I resisted the "don't you know who I am?" response, as the answer was clearly "no"; I was, after all, never that prominent in the profession, and 1983 is a long time ago. But I was very puzzled and -- really as a joke -- replied, well, in that case I wonder if there's any record of Jane S., who was a junior dogsbody at Bristol at the same time as me and who, after a much more eminent career, ended up as our chief at Southampton? Nope, nobody by that that name on our database.
I was really quite taken aback by this, and it kicked off two trains of thought.
First, I think most of us assume that we have left some kind of documentary trace behind us as we pass through various institutions, whether it be schools, jobs, the NHS, unemployment, prison, whatever. We're so paranoid about being watched by "them" that we imagine fat files of data filling up, as "they" track and collate our every move. I know several people who are sufficiently bothered by this that they have used multiple identities and deliberate techniques of evasion to break the imagined paper trail. However, it seems this may have been a waste of imagination, after all, and in fact my guess is that, ironically, digitisation has probably been their friend here. Simply, the task of scanning and indexing millions of old records is so daunting and so expensive that it just doesn't get done. As a consequence, these paper records disappear, either effectively -- "You mean I've got to leave my desk to look it up? Forget about it!" -- or actually, dumped under cover of darkness into recycling skips (um, don't ask how I know about this). Those born into a "digital native" world, of course, may have a different experience awaiting them. That selfie at that crazy party you posted on FaceBook forty years ago? Yep, still there...

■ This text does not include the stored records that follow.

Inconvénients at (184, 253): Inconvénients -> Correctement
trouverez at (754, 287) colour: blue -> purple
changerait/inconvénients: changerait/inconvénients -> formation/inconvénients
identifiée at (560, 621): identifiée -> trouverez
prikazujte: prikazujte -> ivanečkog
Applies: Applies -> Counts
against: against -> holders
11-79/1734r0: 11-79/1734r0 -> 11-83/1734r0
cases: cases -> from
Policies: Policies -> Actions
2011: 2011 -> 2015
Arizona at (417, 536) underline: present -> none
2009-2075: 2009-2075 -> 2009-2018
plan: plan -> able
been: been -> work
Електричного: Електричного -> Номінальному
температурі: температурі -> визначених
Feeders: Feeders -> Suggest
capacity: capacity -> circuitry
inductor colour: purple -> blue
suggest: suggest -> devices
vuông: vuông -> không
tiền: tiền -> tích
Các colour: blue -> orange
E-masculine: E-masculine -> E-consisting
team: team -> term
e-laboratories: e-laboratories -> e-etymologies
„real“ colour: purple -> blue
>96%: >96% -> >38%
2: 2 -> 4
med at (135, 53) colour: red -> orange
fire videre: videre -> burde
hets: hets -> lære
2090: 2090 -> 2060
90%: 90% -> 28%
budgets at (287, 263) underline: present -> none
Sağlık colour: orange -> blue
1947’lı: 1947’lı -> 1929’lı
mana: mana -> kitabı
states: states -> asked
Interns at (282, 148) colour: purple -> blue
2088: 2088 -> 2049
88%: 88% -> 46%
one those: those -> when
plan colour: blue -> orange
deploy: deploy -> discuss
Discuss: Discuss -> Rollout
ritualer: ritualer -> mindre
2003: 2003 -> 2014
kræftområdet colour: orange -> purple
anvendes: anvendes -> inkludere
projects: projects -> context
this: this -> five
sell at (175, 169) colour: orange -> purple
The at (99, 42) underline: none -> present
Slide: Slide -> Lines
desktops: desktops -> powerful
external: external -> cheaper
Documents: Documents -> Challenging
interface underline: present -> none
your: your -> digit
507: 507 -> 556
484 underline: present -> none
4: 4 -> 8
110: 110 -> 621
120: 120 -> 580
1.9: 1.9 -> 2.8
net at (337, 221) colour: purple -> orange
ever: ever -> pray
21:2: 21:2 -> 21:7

Second, it revealed the more eternal truth that all institutions rapidly outlive and forget the people who made them what they are. Senior management make pious claims such as "our main asset is our staff", but staff are always replaceable and disposable; they're not called a "human resource" for nothing. Sure, there may be a "roll of honour" of ex-bosses somewhere, and their careers may have been celebrated by a festschrift, a portrait, or even a marble bust, but -- as anyone who has ever worked anywhere for any length of time knows -- those people come and go like the weather; the true character of a workplace is built by the mailroom guys, the secretaries, and all the junior staff who do the actual work, the ones who have jobs and not careers, and who start to be forgotten as soon as they walk out the door for the last time with their personal coffee mug and an oversized farewell card.
I suppose it's a corporate version of "the ship of Theseus": the abstract institution sails grandly on, but every human timber, rope, and nail has been replaced several times over. Or, increasingly, dispensed with, as some new broom or bean-counter decides the ship was over-engineered in the first place. Let's hope they are right in that asessment, as it seems the original paper plans and manifests have gone overboard, too.